The Albanese Government’s last-minute embrace of gas is yet another attempt to win them back. It is a bone thrown to the resource States of Western Australia and Queensland where voters have long understood the importance of gas, not just as an energy source, but as an export giant.

It is no coincidence that Labor is in deep trouble in those two States.

For almost two years, the Government has been ignoring the science on the importance of gas in the clean energy transition, chasing inner-city votes with an all-electric energy policy that the rest of the country could clearly see was going to lead to higher electricity prices and less reliability.

But despite the name, this is yet another good intentioned policy that is all pastry, no filling.

The Future Gas Strategy is not a strategy at all.
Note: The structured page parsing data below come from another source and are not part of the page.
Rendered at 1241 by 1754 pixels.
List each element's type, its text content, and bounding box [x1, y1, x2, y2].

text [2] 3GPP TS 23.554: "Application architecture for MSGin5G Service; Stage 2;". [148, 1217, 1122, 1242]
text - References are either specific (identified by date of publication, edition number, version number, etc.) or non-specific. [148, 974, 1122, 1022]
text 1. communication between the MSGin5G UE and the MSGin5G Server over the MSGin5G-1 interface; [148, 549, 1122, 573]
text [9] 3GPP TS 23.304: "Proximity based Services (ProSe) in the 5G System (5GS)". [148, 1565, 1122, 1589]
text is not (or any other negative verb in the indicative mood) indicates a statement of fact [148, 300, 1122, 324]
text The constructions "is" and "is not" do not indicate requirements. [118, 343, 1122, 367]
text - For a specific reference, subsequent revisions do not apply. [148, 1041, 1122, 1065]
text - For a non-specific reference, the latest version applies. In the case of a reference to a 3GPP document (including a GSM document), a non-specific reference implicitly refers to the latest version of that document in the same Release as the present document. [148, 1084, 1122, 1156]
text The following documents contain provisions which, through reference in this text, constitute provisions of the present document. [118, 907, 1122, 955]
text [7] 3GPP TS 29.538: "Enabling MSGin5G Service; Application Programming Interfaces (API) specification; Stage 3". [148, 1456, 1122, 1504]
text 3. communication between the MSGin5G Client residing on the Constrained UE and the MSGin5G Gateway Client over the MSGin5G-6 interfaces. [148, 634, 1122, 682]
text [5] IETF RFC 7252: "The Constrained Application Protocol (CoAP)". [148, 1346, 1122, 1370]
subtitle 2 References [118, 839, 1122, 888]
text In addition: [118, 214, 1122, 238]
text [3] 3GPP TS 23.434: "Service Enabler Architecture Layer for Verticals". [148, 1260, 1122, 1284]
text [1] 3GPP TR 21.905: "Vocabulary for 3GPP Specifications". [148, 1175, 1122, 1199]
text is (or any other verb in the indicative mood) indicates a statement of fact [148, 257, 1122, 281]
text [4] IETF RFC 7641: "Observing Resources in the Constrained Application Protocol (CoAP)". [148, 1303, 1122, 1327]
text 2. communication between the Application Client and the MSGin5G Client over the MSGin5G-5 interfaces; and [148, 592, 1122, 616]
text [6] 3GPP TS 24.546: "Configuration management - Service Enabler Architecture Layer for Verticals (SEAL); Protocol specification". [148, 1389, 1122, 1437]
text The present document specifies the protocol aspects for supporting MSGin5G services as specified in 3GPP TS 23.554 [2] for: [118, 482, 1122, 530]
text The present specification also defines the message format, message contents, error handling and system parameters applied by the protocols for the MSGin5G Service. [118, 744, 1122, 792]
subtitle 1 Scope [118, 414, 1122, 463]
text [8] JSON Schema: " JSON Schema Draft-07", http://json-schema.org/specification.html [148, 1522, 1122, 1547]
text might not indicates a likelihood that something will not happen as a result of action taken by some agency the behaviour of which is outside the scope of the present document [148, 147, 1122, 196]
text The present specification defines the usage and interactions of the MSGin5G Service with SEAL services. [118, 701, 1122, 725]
It’s a commitment to gas and its role in reaching net zero.

No plans to unlock more supply. No plans to get more gas to States that need it most. No plans to rein in a Victorian Government that denigrates emissions from gas despite its heavy reliance on brown coal. No plans to invest in renewable gas.

Australia needs more gas. For many an inconvenient truth. But nonetheless, the truth.

Just like we need a strong manufacturing sector that is globally competitive, encouraged to innovate and empowered to create jobs. Just like we need our critical minerals out of the ground, processed at home, and shipped overseas to fuel the clean energy transition and underpin our future prosperity.

All great things. Crucial things.

It’s just that the policy mechanisms to ensure these “future” strategies actually live up to their name, are limited and flawed.

Short term cash splashes and narrow tax credits won’t fix structural problems in the economy caused by poor policy settings.

But hey, as long as blue collar workers like the sound of the policies.

They didn’t like the sound of Chris Bowen’s fuel efficiency standards that would render a Ford Ranger extinct. It’s why you don’t hear about it anymore.

And they certainly didn’t didn’t like the sound of the Government’s Nature Positive policy. It’s why it was shelved.

The world is suddenly their oyster. A red carpet, rolled out for blue collars.

Name your price and your policy. Because the Government is clearly willing to pay.

Andrew Carswell is a former Morrison government political strategist.